I was listening to Dan Siegel’s book Mindsight today, and he is talking about differing patterns of attachment.  Basically, you have 4 patterns: secure, ambivalent, detached, and disorganized.

Without getting into the details of each, I want simply to submit that the war the Left has waged on the family is not a war on the family, per se, but of secure attachment.  The goal has been to develop neurotic, anxious, emotionally disorganized people who are the tabula rasas upon which totalitarian memes can be imprinted.

This, today, is what we are seeing in the universities.  Kids who are 20 today were born in 1996.  If their parents were 25 when they had them, then they themselves were born in 1971.  Their parents were fucked up, they bred neurotic kids, and those neurotic kids bred more, but this time with even less parental involvement, as women went to work, TV’s did the parenting, and the media ran the TV’s.

It has always made sense to me that Bill Ayers went into early childhood development.  This is the sort of thing he would have figured out.

I watched the cartoons that were on TV when my kids were young, and I refused to let them watch anything but PBS.  Spongebob Squarepants I explicitly forbade, because I told them I could feel it sucking intelligence away from me.  I could feel it making me stupider.  They have actually had conversations with their friends about this, since they remember it, and in point of fact most of their friends who DID watch that show wind up agreeing upon reflection.
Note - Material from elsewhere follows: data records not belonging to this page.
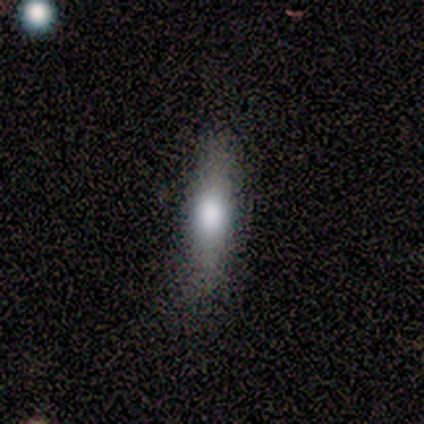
Smooth or featured? smooth (80%)
How rounded? in between (50%, tied with cigar-shaped)
Merging? none (40%, tied with minor disturbance)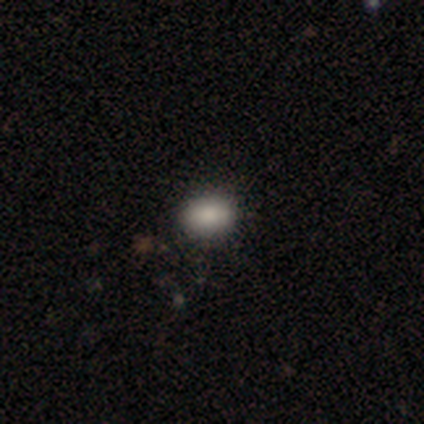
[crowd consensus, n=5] This is clearly a smooth galaxy (80%). How rounded: possibly round (50%, tied with in between). Merging: likely none (75%).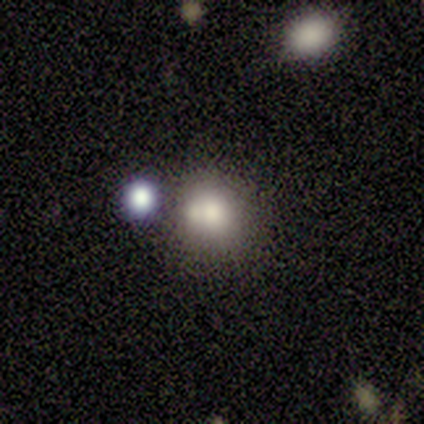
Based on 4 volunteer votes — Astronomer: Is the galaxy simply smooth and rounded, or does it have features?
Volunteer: smooth — 100%.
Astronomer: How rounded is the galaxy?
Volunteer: round — 75%.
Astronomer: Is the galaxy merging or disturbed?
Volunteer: merger — 50%.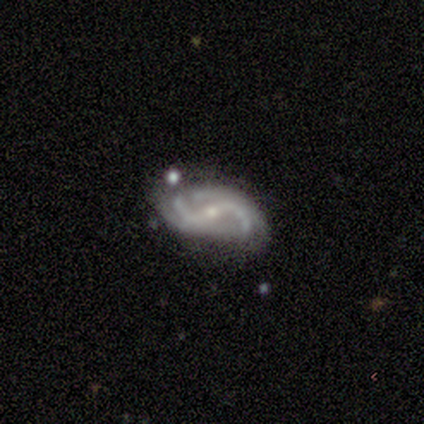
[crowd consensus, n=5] A featured or disk galaxy (100%) with a strong bar (80%), 2 (100%) loose (80%) spiral arms (100%) and a small central bulge (60%).

Vote fractions:
- Smooth or featured? featured or disk: 100% / smooth: 0% / star or artifact: 0%
- Edge-on disk? no: 100% / yes: 0%
- Bar? strong: 80% / no: 20% / weak: 0%
- Spiral arms? yes: 100% / no: 0%
- Spiral winding? loose: 80% / medium: 20% / tight: 0%
- Spiral arm count? 2: 100% / 1: 0% / 3: 0% / 4: 0% / more than 4: 0% / can't tell: 0%
- Bulge size? small: 60% / moderate: 40% / dominant: 0% / large: 0% / none: 0%
- Merging? none: 80% / minor disturbance: 20% / major disturbance: 0% / merger: 0%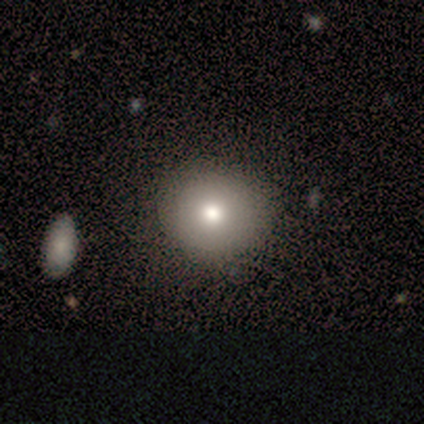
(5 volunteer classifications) This is clearly a smooth galaxy (80%). How rounded: clearly round (100%). Merging: likely none (60%).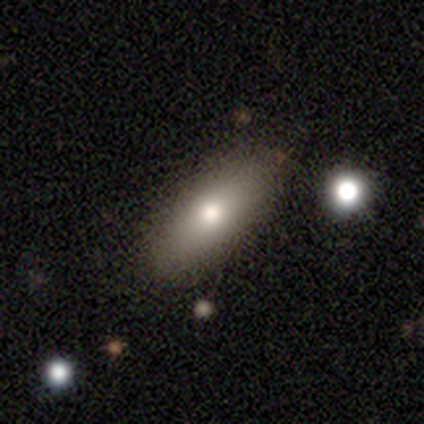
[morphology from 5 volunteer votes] Smooth or featured: smooth — 80% (featured or disk — 20%)
How rounded: in between — 100%
Merging: none — 80% (minor disturbance — 20%)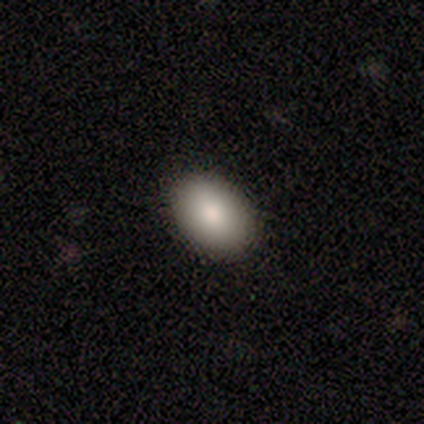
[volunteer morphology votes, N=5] Q: Smooth or featured?
A: smooth (100%)
Q: How rounded?
A: in between (100%)
Q: Merging?
A: none (100%)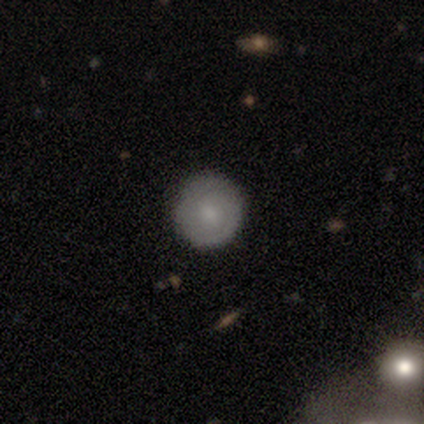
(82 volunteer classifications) smooth_or_featured: smooth (p=0.62) [alt: featured or disk p=0.30]
how_rounded: round (p=0.98) [alt: in between p=0.02]
merging: none (p=0.53) [alt: merger p=0.04]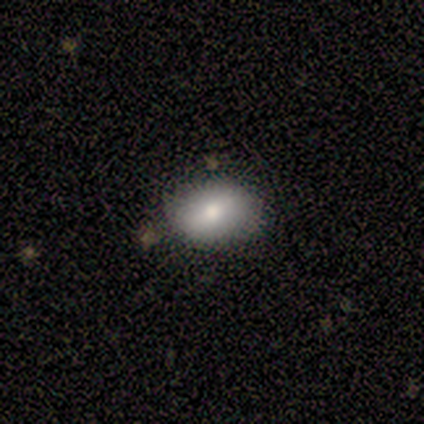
Morphology: type=smooth (50%); roundness=round (50%, tied with in between); merging=none (67%).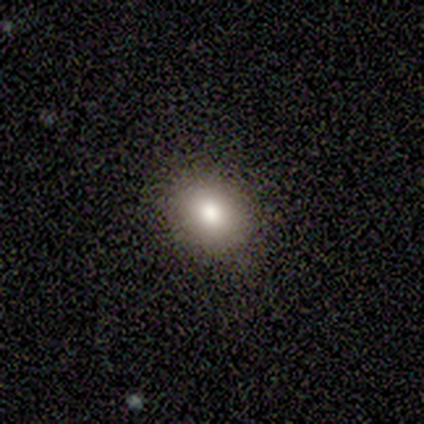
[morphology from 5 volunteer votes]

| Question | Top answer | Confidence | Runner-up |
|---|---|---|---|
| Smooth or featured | smooth | 100% | — |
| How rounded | round | 80% | in between (20%) |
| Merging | none | 80% | minor disturbance (20%) |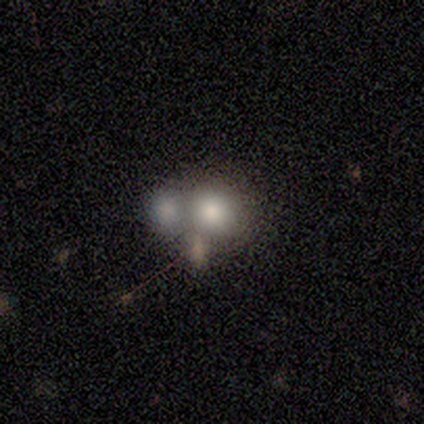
A smooth galaxy with no disk features (80%) that is round (75%). Merging: none (50%).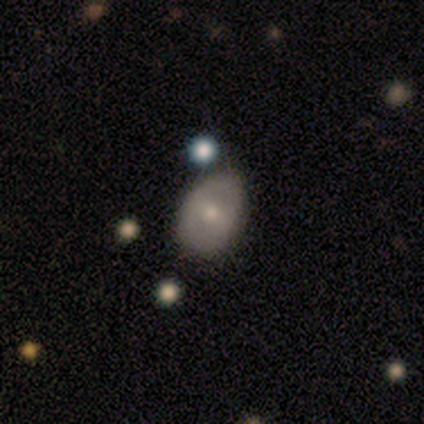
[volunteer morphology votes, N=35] A smooth galaxy with no disk features (51%) that is in between round and cigar-shaped (94%). Merging: none (62%).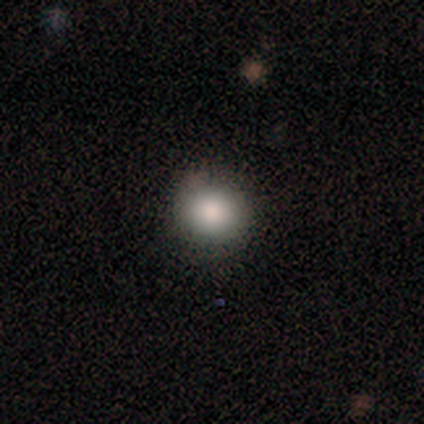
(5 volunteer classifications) A smooth galaxy with no disk features (100%) that is round (80%).

Vote fractions:
- Smooth or featured? smooth: 100% / featured or disk: 0% / star or artifact: 0%
- How rounded? round: 80% / in between: 20% / cigar-shaped: 0%
- Merging? none: 100% / minor disturbance: 0% / major disturbance: 0% / merger: 0%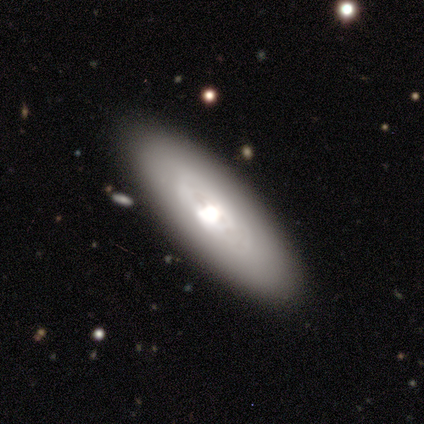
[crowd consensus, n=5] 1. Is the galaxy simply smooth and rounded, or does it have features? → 60% featured or disk, 40% smooth, 0% star or artifact.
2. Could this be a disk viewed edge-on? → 67% no, 33% yes.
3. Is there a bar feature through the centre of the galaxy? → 100% no, 0% strong, 0% weak.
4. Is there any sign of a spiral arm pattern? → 50% yes (tied), 50% no (tied).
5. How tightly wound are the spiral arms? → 100% tight, 0% medium, 0% loose.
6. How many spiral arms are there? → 100% can't tell, 0% 1, 0% 2, 0% 3, 0% 4, 0% more than 4.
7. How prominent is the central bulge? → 50% large (tied), 50% moderate (tied), 0% dominant, 0% small, 0% none.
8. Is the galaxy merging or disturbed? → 60% none, 40% minor disturbance, 0% major disturbance, 0% merger.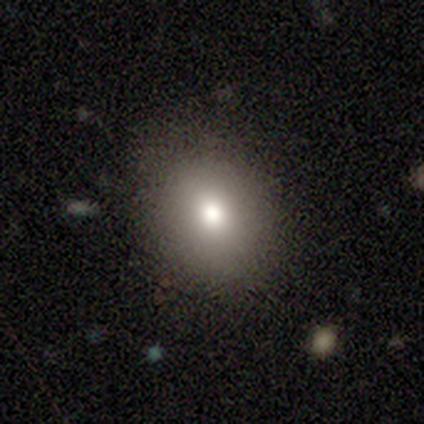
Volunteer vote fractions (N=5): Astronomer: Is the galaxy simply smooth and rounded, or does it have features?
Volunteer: smooth — 80%.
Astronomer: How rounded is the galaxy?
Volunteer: round — 75%.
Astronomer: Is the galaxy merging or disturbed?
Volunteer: none — 100%.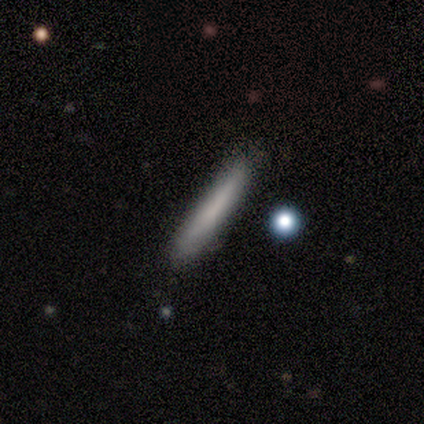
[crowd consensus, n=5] smooth 100%, featured or disk 0%, star or artifact 0%. Down the decision tree: how rounded — cigar-shaped (100%); merging — none (80%).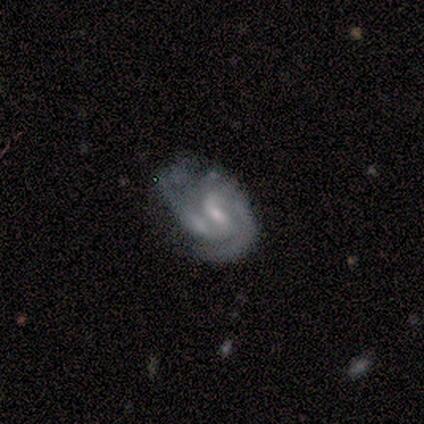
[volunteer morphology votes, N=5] smooth-or-featured: featured or disk: 100% | smooth: 0% | star or artifact: 0%
  disk-edge-on: no: 100% | yes: 0%
    bar: strong: 60% | weak: 20% | no: 20%
    has-spiral-arms: yes: 100% | no: 0%
      spiral-winding: medium: 60% | tight: 40% | loose: 0%
      spiral-arm-count: 2: 80% | can't tell: 20% | 1: 0% | 3: 0% | 4: 0% | more than 4: 0%
    bulge-size: small: 60% | moderate: 40% | dominant: 0% | large: 0% | none: 0%
  merging: minor disturbance: 60% | none: 20% | merger: 20% | major disturbance: 0%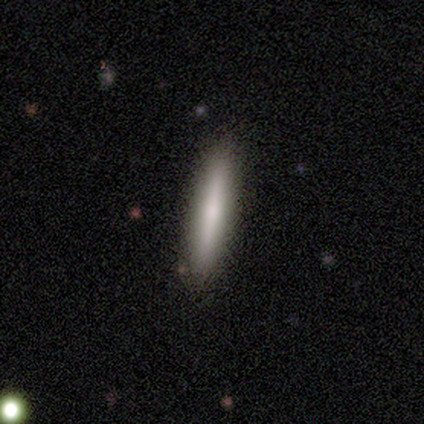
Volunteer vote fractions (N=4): Smooth or featured?
  - smooth: 50% * (tied)
  - featured or disk: 50% * (tied)
  - star or artifact: 0%
How rounded?
  - cigar-shaped: 100% *
  - round: 0%
  - in between: 0%
Merging?
  - none: 100% *
  - minor disturbance: 0%
  - major disturbance: 0%
  - merger: 0%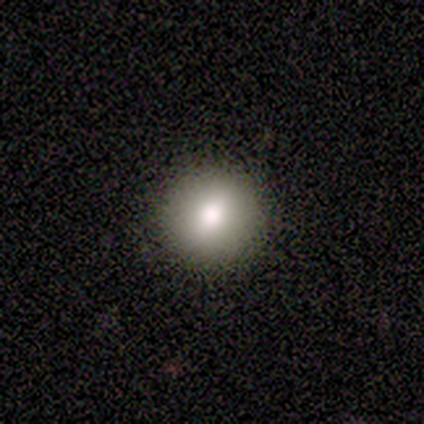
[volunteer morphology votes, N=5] A smooth galaxy with no disk features (80%) that is round (100%).

Vote fractions:
- Smooth or featured? smooth: 80% / star or artifact: 20% / featured or disk: 0%
- How rounded? round: 100% / in between: 0% / cigar-shaped: 0%
- Merging? none: 100% / minor disturbance: 0% / major disturbance: 0% / merger: 0%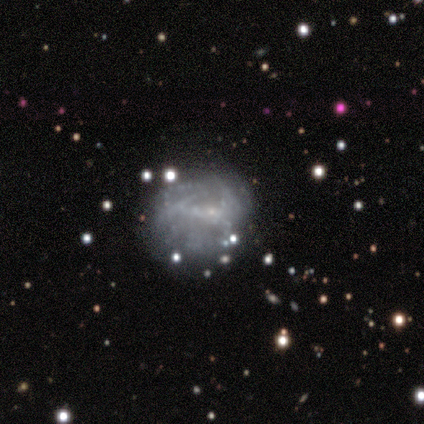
A smooth galaxy with no disk features (50%) that is round (100%). Merging: none (40%, tied with merger).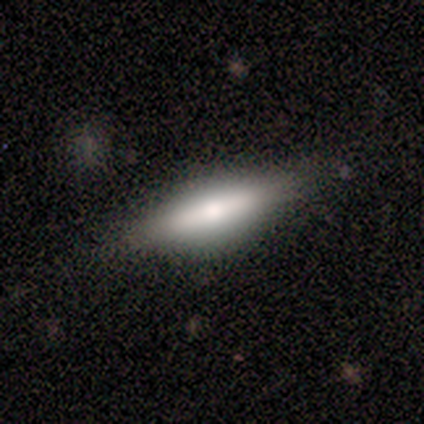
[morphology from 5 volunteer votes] Overall: featured or disk (80%). Edge-on disk: yes (100%). Edge-on bulge: rounded (75%). Merging: none (80%).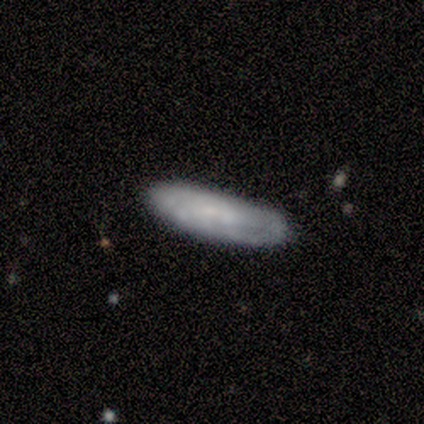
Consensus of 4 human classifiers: Smooth or featured: featured or disk — 100%
Edge-on disk: no — 75% (yes — 25%)
Bar: no — 100%
Spiral arms: no — 67% (yes — 33%)
Bulge size: none — 67% (moderate — 33%)
Merging: none — 75% (minor disturbance — 25%)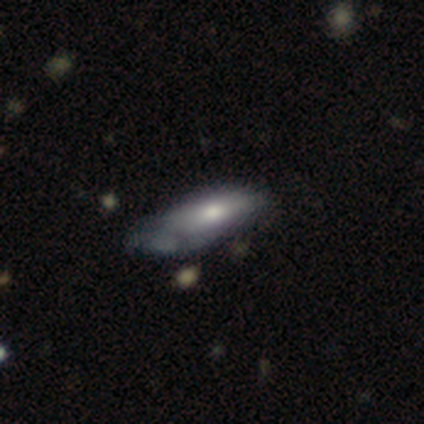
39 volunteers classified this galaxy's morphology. smooth-or-featured: smooth: 64% | featured or disk: 31% | star or artifact: 5%
  how-rounded: in between: 68% | cigar-shaped: 28% | round: 4%
  merging: none: 41% | minor disturbance: 35% | major disturbance: 19% | merger: 5%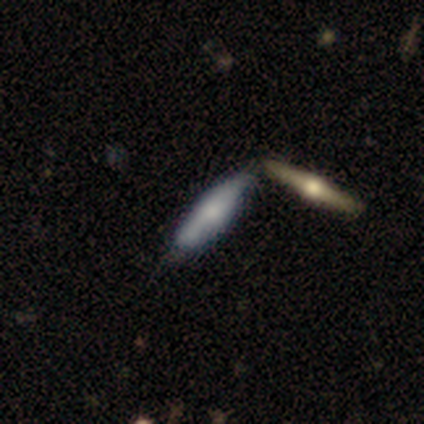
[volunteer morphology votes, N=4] This is likely a featured or disk galaxy (75%). It is clearly viewed edge-on (100%). Edge-on bulge: likely rounded (67%). Merging: possibly none (50%).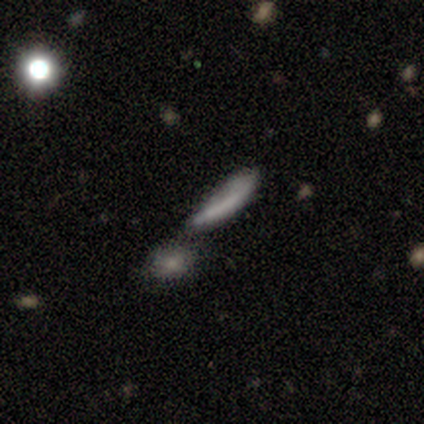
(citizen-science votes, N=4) Smooth or featured: smooth — 75% (star or artifact — 25%)
How rounded: in between — 67% (cigar-shaped — 33%)
Merging: merger — 100%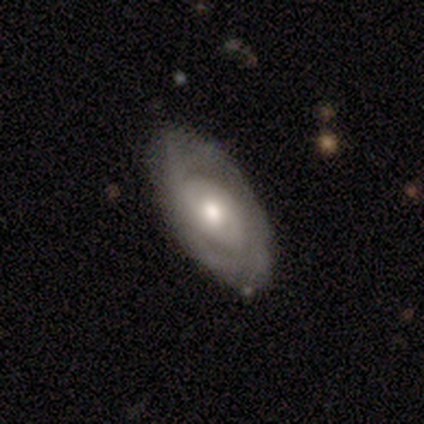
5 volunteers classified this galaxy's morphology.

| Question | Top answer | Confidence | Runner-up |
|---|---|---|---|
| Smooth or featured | featured or disk | 60% | smooth (40%) |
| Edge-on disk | no | 100% | — |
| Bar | no | 67% | weak (33%) |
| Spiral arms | yes | 67% | no (33%) |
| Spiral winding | tight | 50% | tied: medium (50%) |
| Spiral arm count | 2 | 100% | — |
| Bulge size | moderate | 67% | small (33%) |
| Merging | none | 100% | — |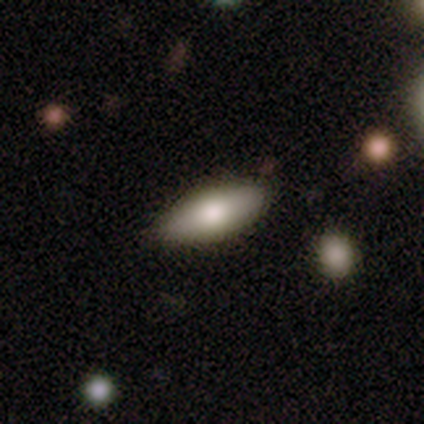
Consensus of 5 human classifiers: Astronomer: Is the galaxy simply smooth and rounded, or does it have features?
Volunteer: smooth — 80%.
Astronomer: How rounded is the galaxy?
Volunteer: in between — 75%.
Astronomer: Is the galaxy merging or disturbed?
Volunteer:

What if these cartoons, themselves, are being produced to make our kids stupider?

One has to wonder about a creed so demonic that to achieve its ends it is willing to inflict horrific anxiety and fear on an entire generation, while simultaneously doing everything in their power to diminish them as human beings.

Imagine that such a creed calls itself Humanistic.  Imagine that the perpetrators of these crimes invoke words like love and compassion, as indeed the operators of the guillotines in Revolutionary France did.

This is an odd, odd world.  I”ll be dead in 100 years.  The main question is how I’ll go, and how much of what I am supposed to get done here will actually get done.  I am capable of so much more than I am currently able to express.  I operate daily with two hands tied behind my back.  I am getting better though.